* **Required actions**
**A)** From the spark plug tool discussion, quote the passage from "its a spark" to "load the primary.".
**B)** Write what comes next in the spark plug tool discussion, starting after its final sentence.

* **Document excerpt**
Anyone ever used this spark plug tool?

I have one like this and another with an adjustable gap. They are invaluable not only for lawn equipment but work great on 2 stroke outboard motors. The thing I like is you can run a motor with one inline and see if a miss is because of spark lose.
 
its a spark tester that is absolutely worthless because it does not load the ignition system
To see if there is a spark at all, no load is best. Any resistive load on the secondary side causes the voltage to rise, and if the resistance is too high that high voltage has to go some place. So then if you don't like that cheapy deal, then use an inductive timing light, zero load for that test as well. A high resistive load is to have the secondary fire into the air, no grounded spark plug no nothin. And that can in some cases cause issues.
When you say load the ignition system, which side? Primary or secondary? Watch Pine Hollow Auto Diagnostics to see how to load the primary.
That tool is all about seeing it spark and nothing more.
 
To see if there is a spark at all, no load is best. Any resistive load on the secondary side causes the voltage to rise, and if the resistance is too high that high voltage has to go some place. So then if you don't like that cheapy deal, then use an inductive timing light, zero load for that test as well. A high resistive load is to have the secondary fire into the air, no grounded spark plug no nothin. And that can in some cases cause issues.

* **Excerpted records**
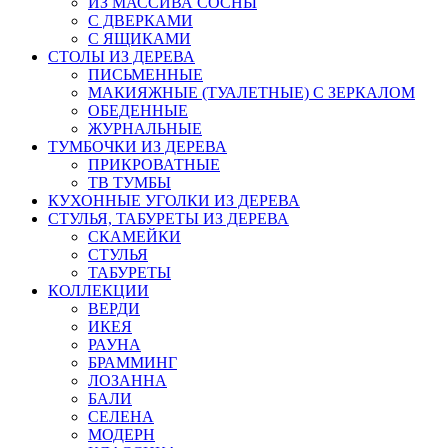
ИЗ МАССИВА СОСНЫ
С ДВЕРКАМИ
С ЯЩИКАМИ
СТОЛЫ ИЗ ДЕРЕВА
ПИСЬМЕННЫЕ
МАКИЯЖНЫЕ (ТУАЛЕТНЫЕ) С ЗЕРКАЛОМ
ОБЕДЕННЫЕ
ЖУРНАЛЬНЫЕ
ТУМБОЧКИ ИЗ ДЕРЕВА
ПРИКРОВАТНЫЕ
ТВ ТУМБЫ
КУХОННЫЕ УГОЛКИ ИЗ ДЕРЕВА
СТУЛЬЯ, ТАБУРЕТЫ ИЗ ДЕРЕВА
СКАМЕЙКИ
СТУЛЬЯ
ТАБУРЕТЫ
КОЛЛЕКЦИИ
ВЕРДИ
ИКЕЯ
РАУНА
БРАММИНГ
ЛОЗАННА
БАЛИ
СЕЛЕНА
МОДЕРН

* **Responses by item number**
**A)**
its a spark tester that is absolutely worthless because it does not load the ignition system
To see if there is a spark at all, no load is best. Any resistive load on the secondary side causes the voltage to rise, and if the resistance is too high that high voltage has to go some place. So then if you don't like that cheapy deal, then use an inductive timing light, zero load for that test as well. A high resistive load is to have the secondary fire into the air, no grounded spark plug no nothin. And that can in some cases cause issues.
When you say load the ignition system, which side? Primary or secondary? Watch Pine Hollow Auto Diagnostics to see how to load the primary.

**B)**
When you say load the ignition system, which side? Primary or secondary? Watch Pine Hollow Auto Diagnostics to see how to load the primary.
That tool is all about seeing it spark and nothing more.
I am well aware of how to test an ignition system, diagnostics is a large part of how I make a living. When you test for spark you are trying to see if the ignition system can ionize the spark plug gap. If the ignition system cant produce 25 thousand volts thats a no spark condition. That has been published in every GM service manual for no start testing from the beginnings of HEI to the 2025 Silverado I am posting a screenshot of. J-26792 is also known as an ST-125 tester because it takes 25 thousand volts to ionize the gap. An inline lightbulb type tester does not prove there is spark, it proves there is a couple volts to light a lightbulb.
1770435050000.webp


For comparison, Ford uses an adjustable spark tester set to 25kv, Chrysler indicates to use a spark plug style spark tester which is what the J26792 is.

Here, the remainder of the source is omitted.